Along, with this an interactive data feed page lets the public filter data by IT project, Category, and Department. This sliced dataset can provide a detailed spending snapshop which can then be exported as a CSV file or RSS feed. The ability to export this allows others to create mashups and web services based on this data.
This provision of open, machine readable data has been widely promoted by Vivek Kundra through the establishment of data.gov. This site, however, is based on the public creating visualisations and mashups of the data. This is in contrast to the new IT Dashboard, which visualises the Key Performance Indicators (KPIs) of different projects based on criteria such as cost and schedule.
The site also provides a rating of each major investment and currently nine agencies have finished rating 100% of the major investments. An example, of this is the Treasury’s Enterprise Wide Content Management (ECM) Program. This has been rated as 2 (Moderately High Risk) by the Agency CIO and is currently on hold as the “Program lacks an agreed-upon implementation strategy.”
This kind of transparency in relation to IT projects is commendable and subscribes to tenets of President Obama’s Memorandum on Transparency and Open Government. The Dashboard promotes accountability and provides information for citizens about the kind of IT Projects, and their status, that are currently being funded. The release of this type of information allows the public to become more informed about the structure and status of their Government’s IT expenditure.
Sunlight is the best disinfectant
The Dashboard has been well received by the public and members of Congress. It is seen as a useful means of providing greater transparency in the performance of multi-million dollar IT projects. There have been more than 20 million hits to the site so far, and the consequences of being transparent and open with data have now started to emerge.

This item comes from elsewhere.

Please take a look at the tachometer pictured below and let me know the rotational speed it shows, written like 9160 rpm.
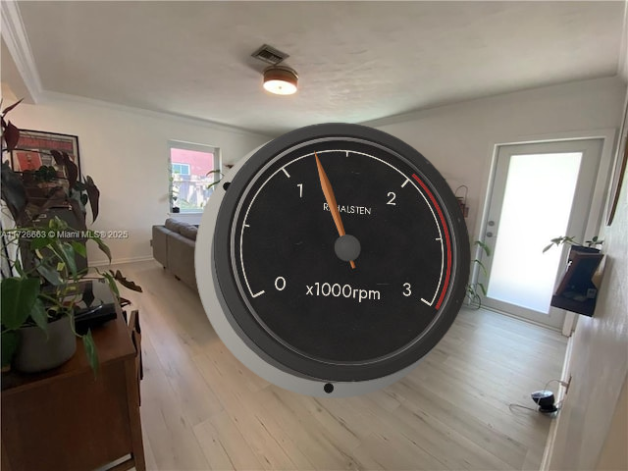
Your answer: 1250 rpm
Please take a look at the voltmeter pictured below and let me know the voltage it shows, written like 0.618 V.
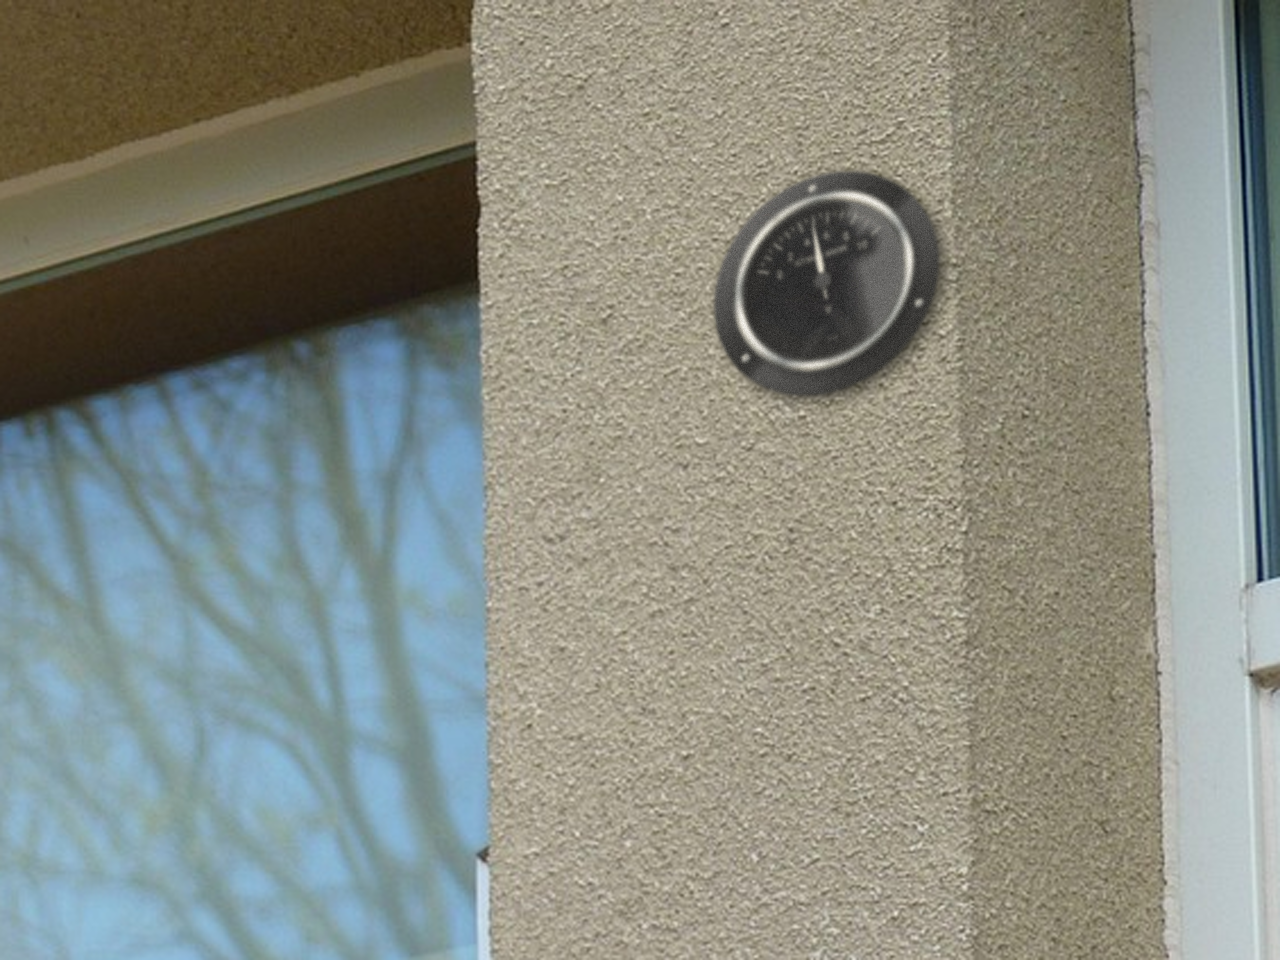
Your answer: 5 V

Vivek Kundra announced on Friday that the Department of Veterans Affairs will be temporarily halting 45 IT projects, because they are either behind schedule or over budget. The combined budget for these projects is approximately $200 million and the worst offender was a program 110% over budget and 17 months behind schedule. These programs will now be evaluated to determine if they should be canceled or salvaged.
See more in the Interview from Federal News Radio.
Kundra attributes this investigation to the transparency enabled by the Dashboard:
“We were able to catch these contracts, in part, thanks to our new tool, the “IT Dashboard” which helped shed light on the performance of projects across the federal government.”
While Kundra acknowledges the dashboard is not a substitute for good management, he believes the value comes from using it to make “evidence-based decisions on the future of IT investments”. Providing easy access to historical performance data – in relation to contractor, agency, technology etc – enables improved fact-based decision making, especially to inform in IT budgeting and procurement negotiations.
The use of dashboards and other visualisation tools by the US Government (see a list on Tim Elliott’s blog), provides a marker for how organisations can benefit from being more open and transparent with data. Whether it’s through an internal IT dashboard, or providing open data feeds, the consequences of enabling greater transparency and openness of internal KPIs can be immense.
The use of prediction markets (as employed by Cisco, P&G, Motorola etc), can be greatly improved if performance data is freely available and accessible within organisations. Questions such as “How many units of Product x will we sell in region y?”, or “When will Project X go live?” can be answered more realistically if tools are in place to provide information on the current performance in these areas. Open data can provide a platform for greater reality-based decision making and improved forecasting throughout an organisation.
The next site to demonstrate transparency 2.0 from the Federal Government will be the redesigned Recovery.gov. The contract for the site redesign was recently awarded to Smartronix, with the expectation that the site will go-live in October. Expectations for how the site will display stimulus spending are high, with many prototype dashboards demonstrating interesting data visualisation techniques.
While has been some criticism of the IT Dashboard – in it’s use of colourful charts (created using Fusion Charts library) overshadowing the raw data – it is at least attempting to create an engaging experience for users.
The results of the Dashboard are already evident. Going forward it should enable the public to question Departments and Agencies more informatively in relation to their IT investments. This kind of accountability is necessary in many organisations to enable failing projects to be either cancelled or salvaged.
The success of Dashboards like this is not in their visualisations of data, but rather in the behaviours and actions they generate.